GIVEN PROBLEM |
Rewrite each of the rows below with "phylum" replaced by "division" and everything else left the same. Leave the pictures out of your answer.

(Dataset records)
::::::::
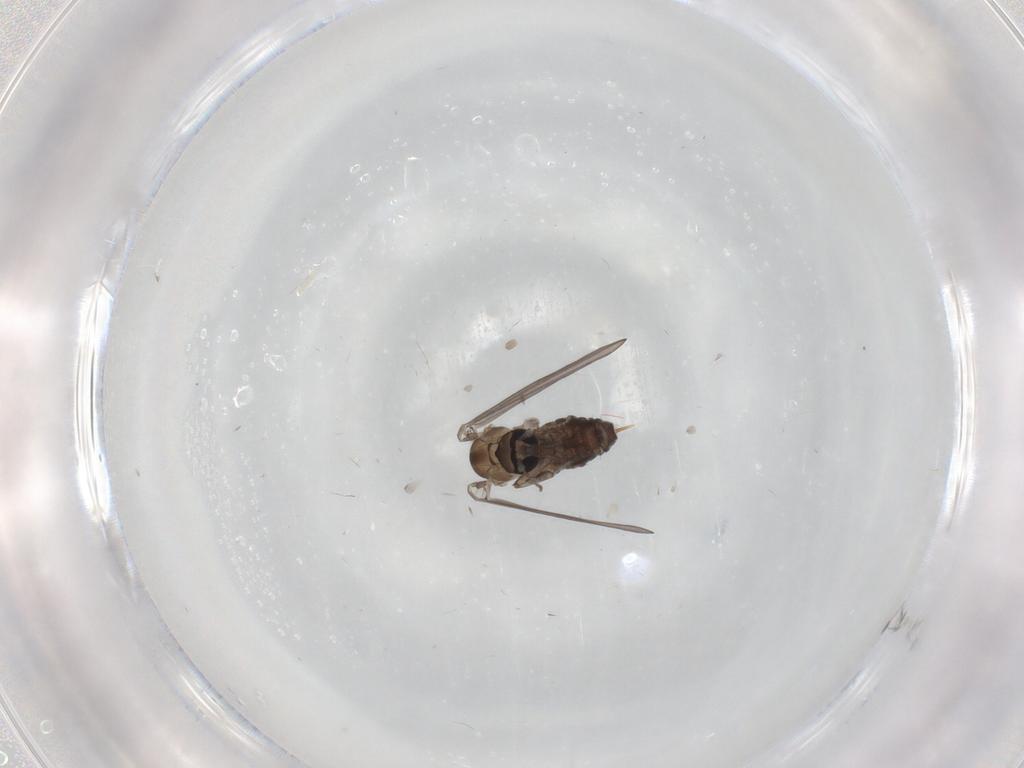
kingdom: Animalia
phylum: Arthropoda
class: Insecta
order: Diptera
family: Psychodidae
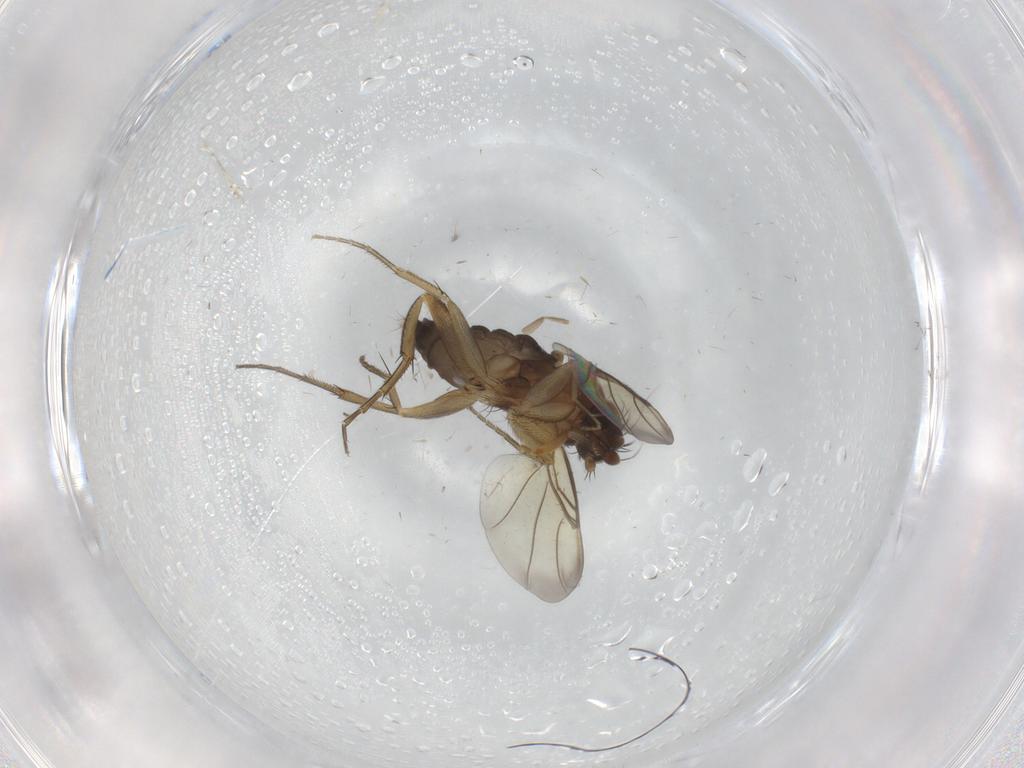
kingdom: Animalia
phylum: Arthropoda
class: Insecta
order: Diptera
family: Phoridae
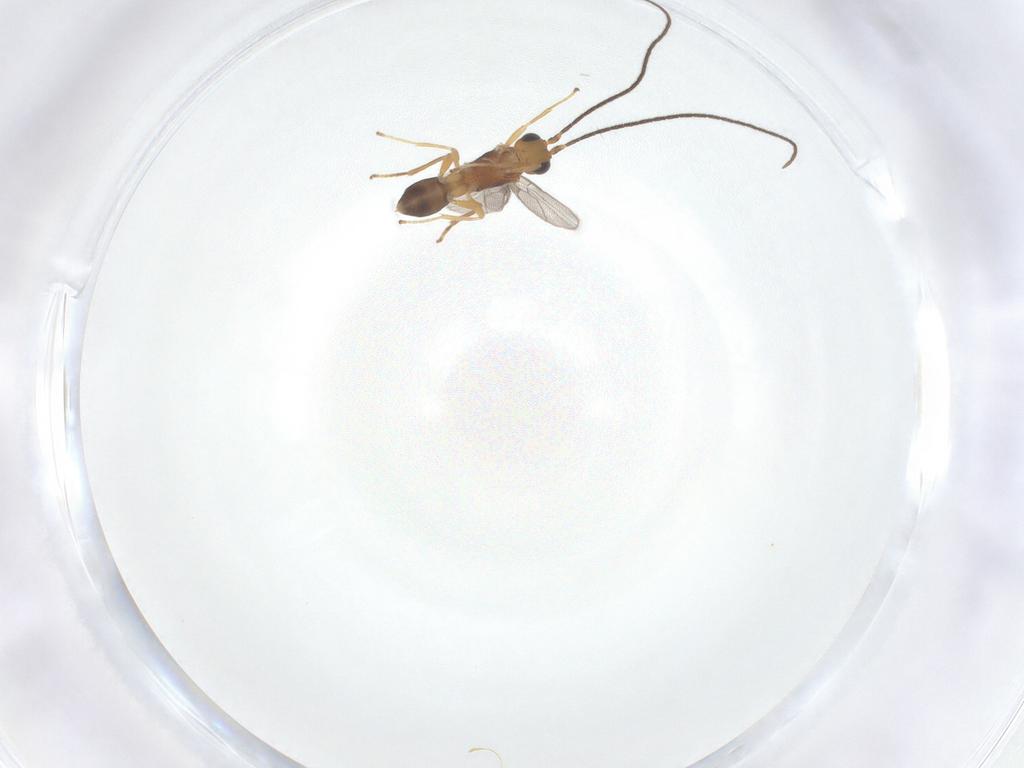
::::::::
RESULT BELOW |
kingdom: Animalia
division: Arthropoda
class: Insecta
order: Diptera
family: Psychodidae
kingdom: Animalia
division: Arthropoda
class: Insecta
order: Diptera
family: Phoridae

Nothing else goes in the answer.